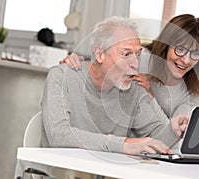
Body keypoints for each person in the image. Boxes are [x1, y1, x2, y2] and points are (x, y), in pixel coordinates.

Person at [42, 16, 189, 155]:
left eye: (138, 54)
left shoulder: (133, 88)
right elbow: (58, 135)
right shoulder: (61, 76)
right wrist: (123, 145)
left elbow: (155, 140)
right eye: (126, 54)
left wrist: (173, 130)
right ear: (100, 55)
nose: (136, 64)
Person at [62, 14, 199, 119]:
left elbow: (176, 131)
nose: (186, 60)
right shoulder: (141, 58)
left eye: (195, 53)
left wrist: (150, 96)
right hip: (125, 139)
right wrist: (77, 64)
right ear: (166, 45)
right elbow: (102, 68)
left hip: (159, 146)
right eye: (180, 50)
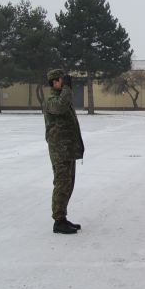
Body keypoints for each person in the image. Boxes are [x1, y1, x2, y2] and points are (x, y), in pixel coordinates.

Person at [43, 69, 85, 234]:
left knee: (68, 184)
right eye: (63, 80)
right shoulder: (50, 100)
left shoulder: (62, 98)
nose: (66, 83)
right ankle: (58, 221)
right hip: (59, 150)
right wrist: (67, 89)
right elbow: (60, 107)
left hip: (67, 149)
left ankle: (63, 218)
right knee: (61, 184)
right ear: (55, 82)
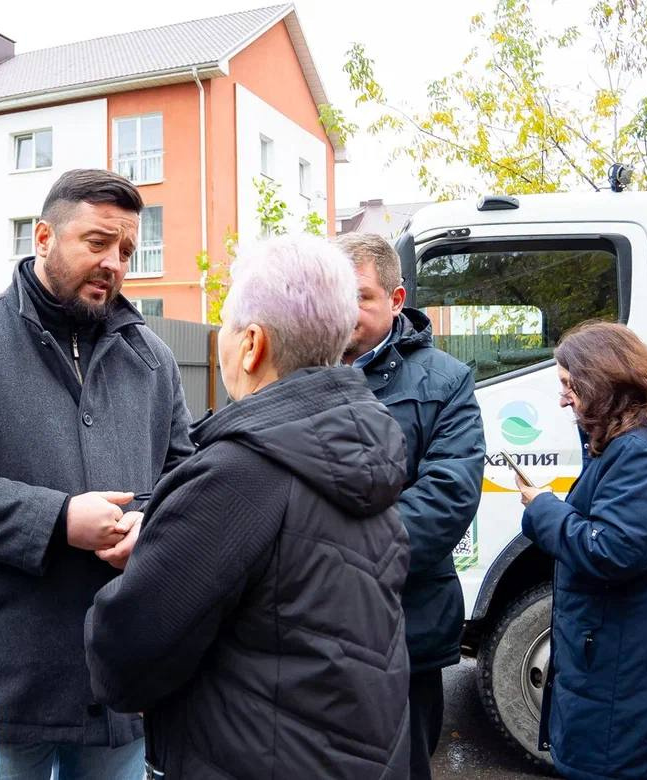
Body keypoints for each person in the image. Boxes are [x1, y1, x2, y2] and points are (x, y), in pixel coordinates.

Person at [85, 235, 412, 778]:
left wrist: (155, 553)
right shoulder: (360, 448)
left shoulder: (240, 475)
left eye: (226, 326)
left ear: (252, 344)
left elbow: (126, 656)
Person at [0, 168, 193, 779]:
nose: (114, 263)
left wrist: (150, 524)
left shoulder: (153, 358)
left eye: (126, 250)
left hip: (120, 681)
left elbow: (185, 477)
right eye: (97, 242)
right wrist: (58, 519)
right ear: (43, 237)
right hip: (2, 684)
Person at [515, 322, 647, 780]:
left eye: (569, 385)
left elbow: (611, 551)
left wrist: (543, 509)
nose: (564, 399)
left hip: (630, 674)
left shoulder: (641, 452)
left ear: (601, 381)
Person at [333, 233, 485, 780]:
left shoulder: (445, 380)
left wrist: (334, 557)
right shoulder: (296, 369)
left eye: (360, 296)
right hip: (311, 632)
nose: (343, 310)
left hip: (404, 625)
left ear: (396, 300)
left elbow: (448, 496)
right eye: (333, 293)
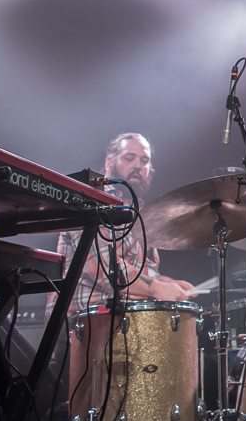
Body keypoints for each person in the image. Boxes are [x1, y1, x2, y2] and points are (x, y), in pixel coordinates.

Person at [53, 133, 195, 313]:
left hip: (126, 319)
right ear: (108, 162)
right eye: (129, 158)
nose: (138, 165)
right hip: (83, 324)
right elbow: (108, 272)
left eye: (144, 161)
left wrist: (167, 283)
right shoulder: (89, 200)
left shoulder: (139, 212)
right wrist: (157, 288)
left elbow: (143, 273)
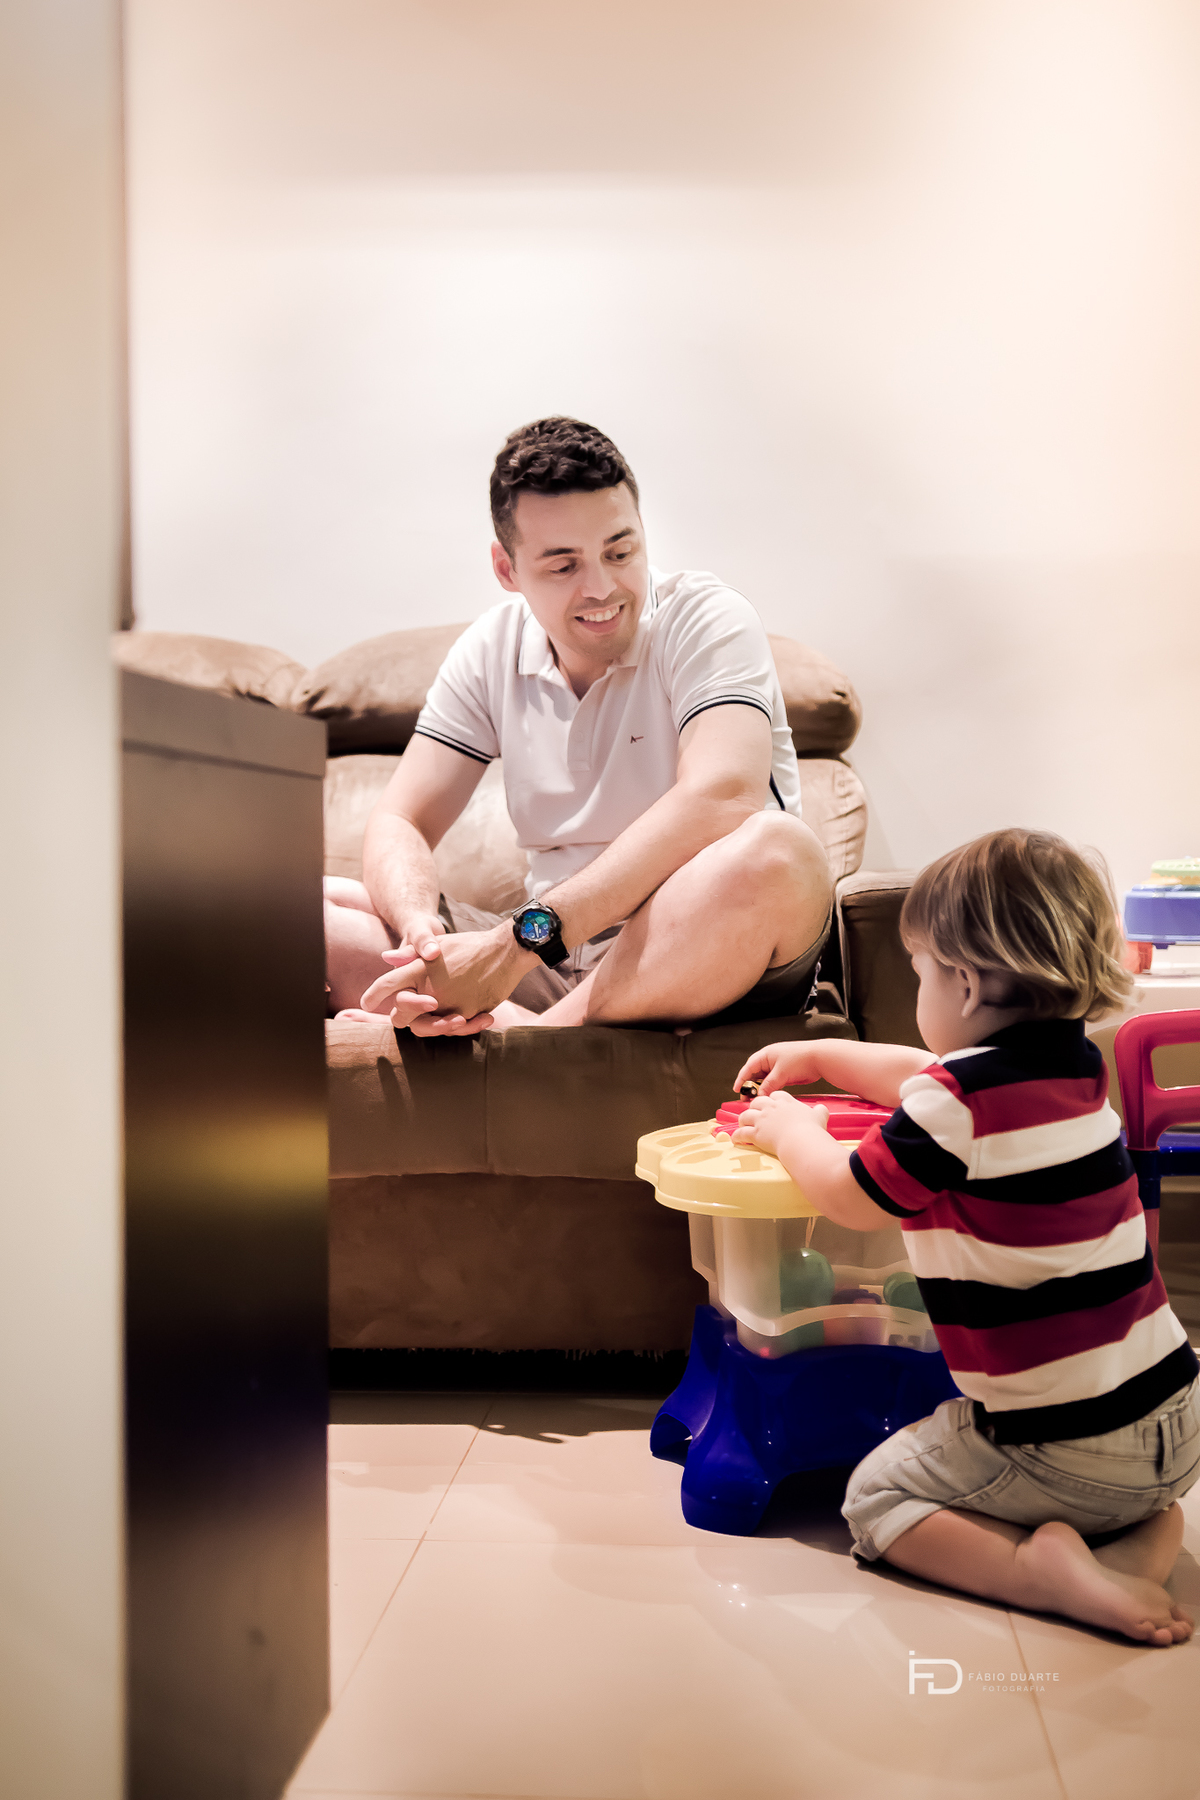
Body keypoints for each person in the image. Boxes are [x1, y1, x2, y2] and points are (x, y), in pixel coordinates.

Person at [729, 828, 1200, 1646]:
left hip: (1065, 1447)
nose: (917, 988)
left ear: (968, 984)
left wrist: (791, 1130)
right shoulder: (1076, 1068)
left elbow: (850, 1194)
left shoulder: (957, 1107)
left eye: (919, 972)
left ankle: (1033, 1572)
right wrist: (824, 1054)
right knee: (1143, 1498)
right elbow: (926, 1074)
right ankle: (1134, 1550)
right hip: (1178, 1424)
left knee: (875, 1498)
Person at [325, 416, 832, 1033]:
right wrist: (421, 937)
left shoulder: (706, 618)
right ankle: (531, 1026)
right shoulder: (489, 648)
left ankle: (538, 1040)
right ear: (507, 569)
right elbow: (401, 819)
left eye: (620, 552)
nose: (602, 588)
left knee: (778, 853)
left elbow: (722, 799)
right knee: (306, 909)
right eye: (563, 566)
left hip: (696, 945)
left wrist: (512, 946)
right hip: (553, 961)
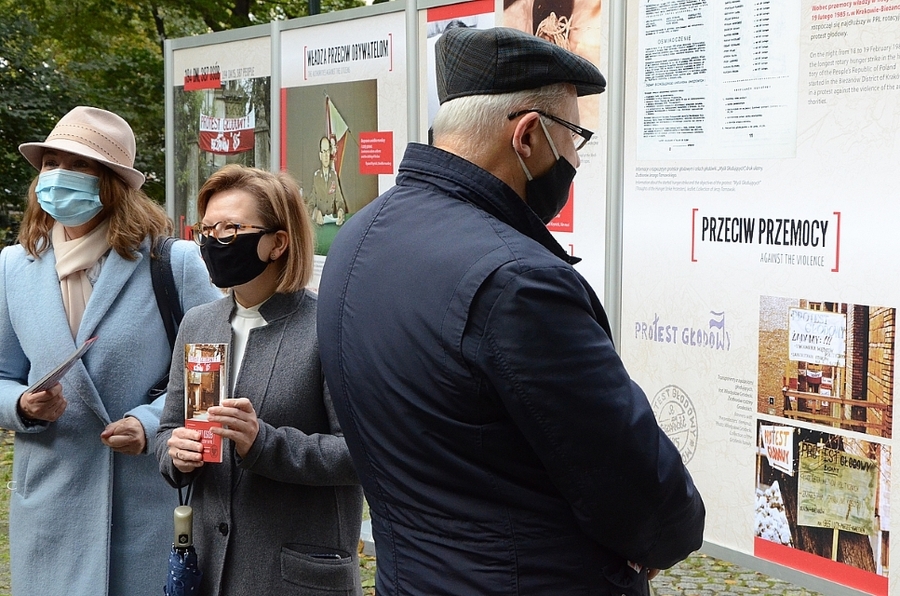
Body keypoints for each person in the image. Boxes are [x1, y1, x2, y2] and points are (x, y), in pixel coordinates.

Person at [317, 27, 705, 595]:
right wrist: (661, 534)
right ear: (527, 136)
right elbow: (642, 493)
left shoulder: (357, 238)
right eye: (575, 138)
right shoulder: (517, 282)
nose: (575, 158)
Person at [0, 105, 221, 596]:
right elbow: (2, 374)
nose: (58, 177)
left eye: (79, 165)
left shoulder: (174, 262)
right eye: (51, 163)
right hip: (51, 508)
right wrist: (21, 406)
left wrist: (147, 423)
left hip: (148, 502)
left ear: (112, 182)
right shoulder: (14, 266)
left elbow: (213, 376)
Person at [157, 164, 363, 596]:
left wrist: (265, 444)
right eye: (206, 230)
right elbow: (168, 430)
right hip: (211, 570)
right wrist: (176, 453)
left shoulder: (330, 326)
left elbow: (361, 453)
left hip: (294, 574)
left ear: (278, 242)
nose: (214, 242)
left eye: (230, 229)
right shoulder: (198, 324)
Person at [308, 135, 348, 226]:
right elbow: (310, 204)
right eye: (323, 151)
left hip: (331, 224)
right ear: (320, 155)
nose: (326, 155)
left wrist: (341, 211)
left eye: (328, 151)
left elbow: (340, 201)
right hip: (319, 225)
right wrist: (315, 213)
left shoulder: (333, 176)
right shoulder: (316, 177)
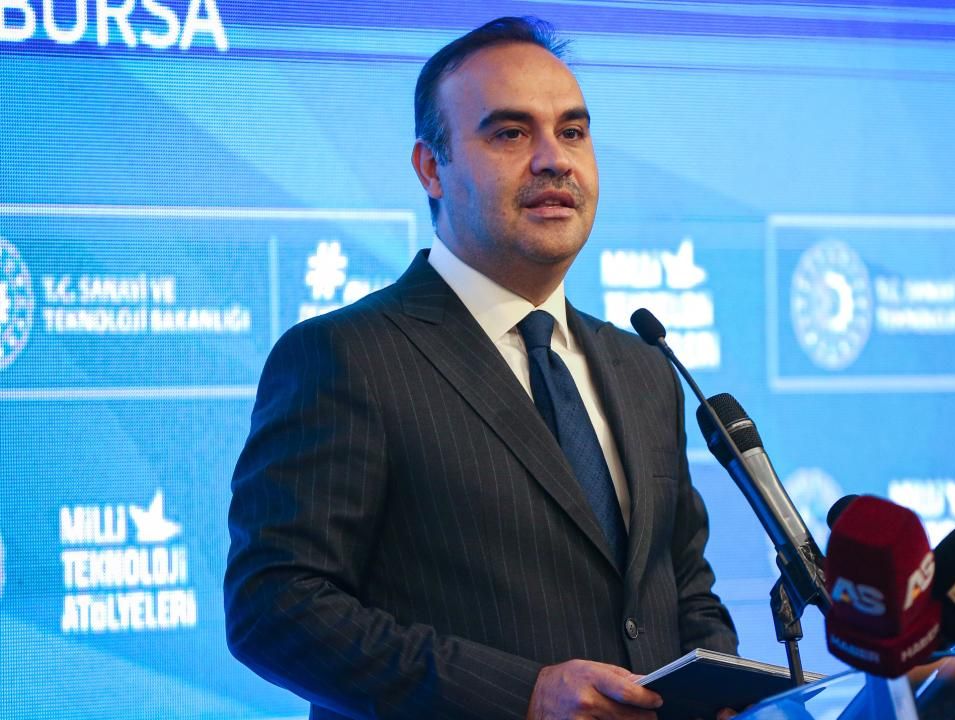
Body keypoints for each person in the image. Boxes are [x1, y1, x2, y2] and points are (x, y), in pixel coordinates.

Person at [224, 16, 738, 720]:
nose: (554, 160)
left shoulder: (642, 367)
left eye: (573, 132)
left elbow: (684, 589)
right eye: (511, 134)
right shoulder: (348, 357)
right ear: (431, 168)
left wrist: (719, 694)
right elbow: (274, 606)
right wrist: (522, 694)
========================================
* [Problem statement]: An exact transcription of all the entries is required, without the pictures.

* [Output of the task]:
Body keypoints for each person in the image. Boxes are [x1, y1, x2, y2] and points are (x, y), in pixel coordinates.

Person at [42, 16, 189, 155]:
left eye: (138, 54)
left shoulder: (133, 88)
right elbow: (58, 135)
right shoulder: (61, 76)
right wrist: (123, 145)
left elbow: (155, 140)
right eye: (126, 54)
left wrist: (173, 130)
right ear: (100, 55)
nose: (136, 64)
Person at [62, 14, 199, 119]:
left elbow: (176, 131)
nose: (186, 60)
right shoulder: (141, 58)
left eye: (195, 53)
left wrist: (150, 96)
right hip: (125, 139)
right wrist: (77, 64)
right ear: (166, 45)
right elbow: (102, 68)
left hip: (159, 146)
right eye: (180, 50)
Body keypoints for each person in the image. Boxes are [x1, y1, x2, y2] and points are (x, y), in pixel coordinates.

Person at [43, 69, 85, 234]:
left knee: (68, 184)
right eye: (63, 80)
right shoulder: (50, 100)
left shoulder: (62, 98)
nose: (66, 83)
right ankle: (58, 221)
right hip: (59, 150)
right wrist: (67, 89)
right elbow: (60, 107)
left hip: (67, 149)
left ankle: (63, 218)
right knee: (61, 184)
right ear: (55, 82)
Body keypoints for each person in the image. Boxes are [x1, y1, x2, y2] and points are (x, y), in pixel coordinates.

Person at [85, 235, 412, 778]:
left wrist: (155, 553)
right shoulder: (360, 448)
left shoulder: (240, 475)
left eye: (226, 326)
left ear: (252, 344)
left elbow: (126, 656)
Person at [0, 168, 193, 779]:
nose: (114, 263)
left wrist: (150, 524)
left shoulder: (153, 358)
left eye: (126, 250)
left hip: (120, 681)
left elbow: (185, 477)
right eye: (97, 242)
right wrist: (58, 519)
right ear: (43, 237)
right hip: (2, 684)
Person at [515, 322, 647, 780]:
left eye: (569, 385)
left elbow: (611, 551)
left wrist: (543, 509)
nose: (564, 399)
left hip: (630, 674)
left shoulder: (641, 452)
left ear: (601, 381)
Person at [333, 233, 485, 780]:
left shoulder: (445, 380)
left wrist: (334, 557)
right shoulder: (296, 369)
left eye: (360, 296)
right hip: (311, 632)
nose: (343, 310)
left hip: (404, 625)
left ear: (396, 300)
left elbow: (448, 496)
right eye: (333, 293)
Body keypoints for each person in the image. Boxes are [x1, y1, x2, y2] and points are (x, y), in pixel coordinates.

Person at [53, 133, 195, 313]:
left hip: (126, 319)
right ear: (108, 162)
right eye: (129, 158)
nose: (138, 165)
right hip: (83, 324)
right elbow: (108, 272)
left eye: (144, 161)
left wrist: (167, 283)
right shoulder: (89, 200)
left shoulder: (139, 212)
right wrist: (157, 288)
left elbow: (143, 273)
Body keypoints for each person in the image. Boxes are [x1, y1, x2, y2] and points are (x, y), in pixel coordinates.

Person at [729, 828, 1200, 1646]:
left hip: (1065, 1447)
nose: (917, 988)
left ear: (968, 984)
left wrist: (791, 1130)
right shoulder: (1076, 1068)
left elbow: (850, 1194)
left shoulder: (957, 1107)
left eye: (919, 972)
left ankle: (1033, 1572)
right wrist: (824, 1054)
right knee: (1143, 1498)
right elbow: (926, 1074)
right ankle: (1134, 1550)
right hip: (1178, 1424)
left knee: (875, 1498)
Person at [325, 416, 832, 1033]:
right wrist: (421, 937)
left shoulder: (706, 618)
right ankle: (531, 1026)
right shoulder: (489, 648)
left ankle: (538, 1040)
right ear: (507, 569)
right elbow: (401, 819)
left eye: (620, 552)
nose: (602, 588)
left knee: (778, 853)
left elbow: (722, 799)
right knee: (306, 909)
right eye: (563, 566)
left hip: (696, 945)
left wrist: (512, 946)
right hip: (553, 961)
Body keypoints for each person in the image. Boxes are [x1, y1, x2, y2] and points are (x, y), in pixel coordinates.

Person at [317, 27, 705, 595]:
right wrist: (661, 534)
right ear: (527, 136)
right elbow: (642, 493)
left shoulder: (357, 238)
right eye: (575, 138)
right shoulder: (517, 282)
nose: (575, 158)
Person at [0, 105, 221, 596]:
right elbow: (2, 374)
nose: (58, 177)
left eye: (79, 165)
left shoulder: (174, 262)
right eye: (51, 163)
right hip: (51, 508)
right wrist: (21, 406)
left wrist: (147, 423)
left hip: (148, 502)
left ear: (112, 182)
right shoulder: (14, 266)
left elbow: (213, 376)
Person at [157, 164, 363, 596]:
left wrist: (265, 444)
right eye: (206, 230)
right elbow: (168, 430)
right hip: (211, 570)
right wrist: (176, 453)
left shoulder: (330, 326)
left elbow: (361, 453)
left hip: (294, 574)
left ear: (278, 242)
nose: (214, 242)
left eye: (230, 229)
right shoulder: (198, 324)
Person at [308, 135, 348, 226]:
right elbow: (310, 204)
right eye: (323, 151)
left hip: (331, 224)
right ear: (320, 155)
nose: (326, 155)
left wrist: (341, 211)
left eye: (328, 151)
left elbow: (340, 201)
right hip: (319, 225)
right wrist: (315, 213)
left shoulder: (333, 176)
right shoulder: (316, 177)
Body keypoints for each person in the image. Boxes are [x1, y1, x2, y2] and points are (x, y), in pixel coordinates.

Person at [224, 16, 738, 720]:
nose: (554, 160)
left shoulder: (642, 367)
left eye: (573, 132)
left elbow: (684, 589)
right eye: (511, 134)
right shoulder: (348, 357)
right ear: (431, 168)
left wrist: (719, 694)
right elbow: (274, 606)
right wrist: (522, 694)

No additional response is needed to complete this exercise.